Ah yes, the bit that got Lt. Col. Tucker “Cinco” Hamilton into trouble, because the way he told it made it sound like "it really happened, guys!" and then he had to later clarify that this was only a thought-experiment. Or something. Maybe it was just him and a bunch of the guys blueskying about this kind of thing over a few cans of Bud Light?:

But in a statement to Insider, the US air force spokesperson Ann Stefanek denied any such simulation had taken place.

“The Department of the Air Force has not conducted any such AI-drone simulations and remains committed to ethical and responsible use of AI technology,” Stefanek said. “It appears the colonel’s comments were taken out of context and were meant to be anecdotal.”

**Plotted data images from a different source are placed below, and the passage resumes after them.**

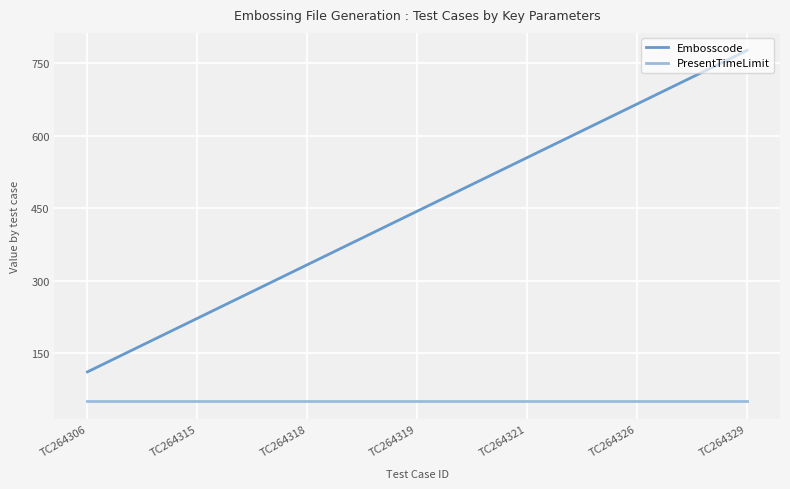

Reading left to right, what are all the values shown in this chart?

Embosscode: 111	222	333	444	555	666	777
PresentTimeLimit: 50	50	50	50	50	50	50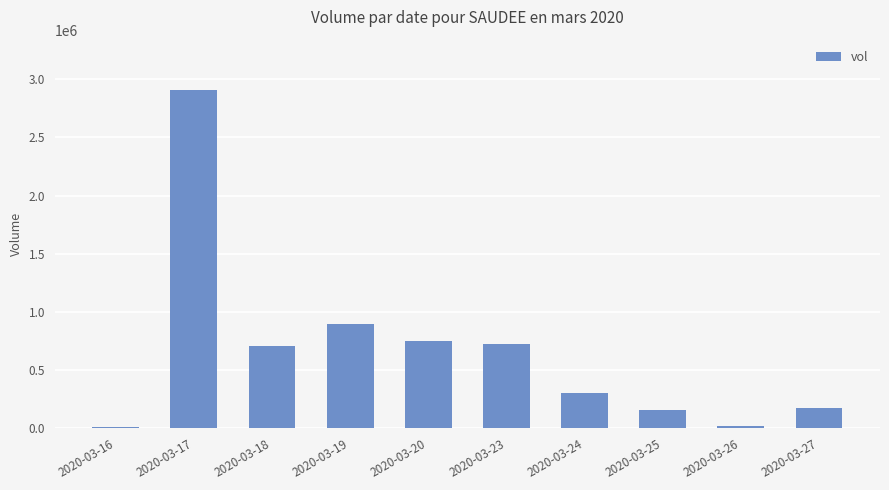

Count the number of categories in the chart.

10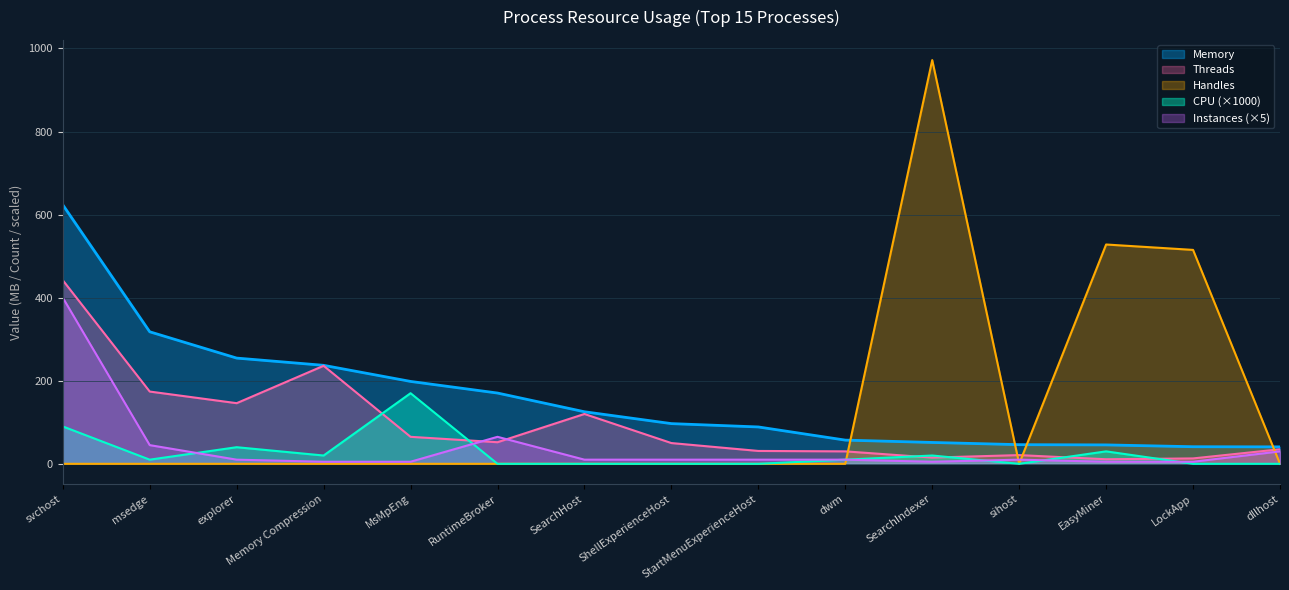

At how many categories does at least one series exceed 157?

9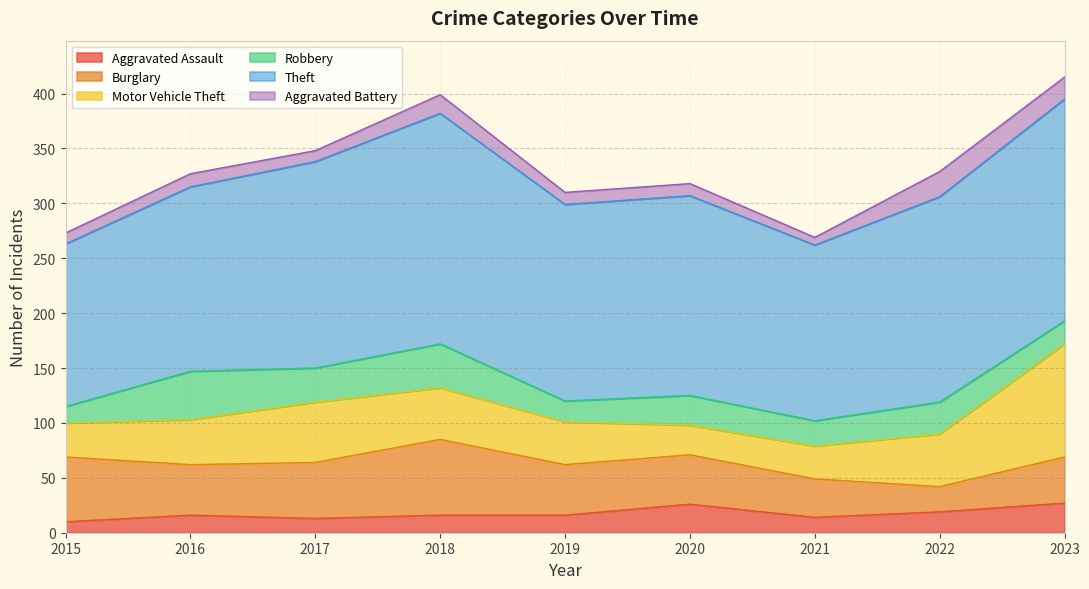

What value does the Aggravated Assault series have at 2020?

26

I think I'm not going to be checking outside my windows for murderbot AI drones quite yet 😁

Very interesting, thanks. Will keep this up to give your rebuttal visibility.

why would the drone/AI know the specific location of the operator or the "communication tower" t

Given how much EW is going on, you'd want to use directional transmission, no ? So locations of transmitters that whose orders it's supposed to check would be something an autonomous drone would keep track of, I believe.

I read that story and something smelled fishy, mostly because it seemed too familiar, down to some of the specific details. I don't remember where I heard/read it on the internet before, but I must have.

It's the basic story from AI stop button/corrigibility in the video by Robert Miles, the hero of midwitted doomers.

I mean, you'd want it to know where its infrastructure is so you can train it to protect that infrastructure. That does make some sense.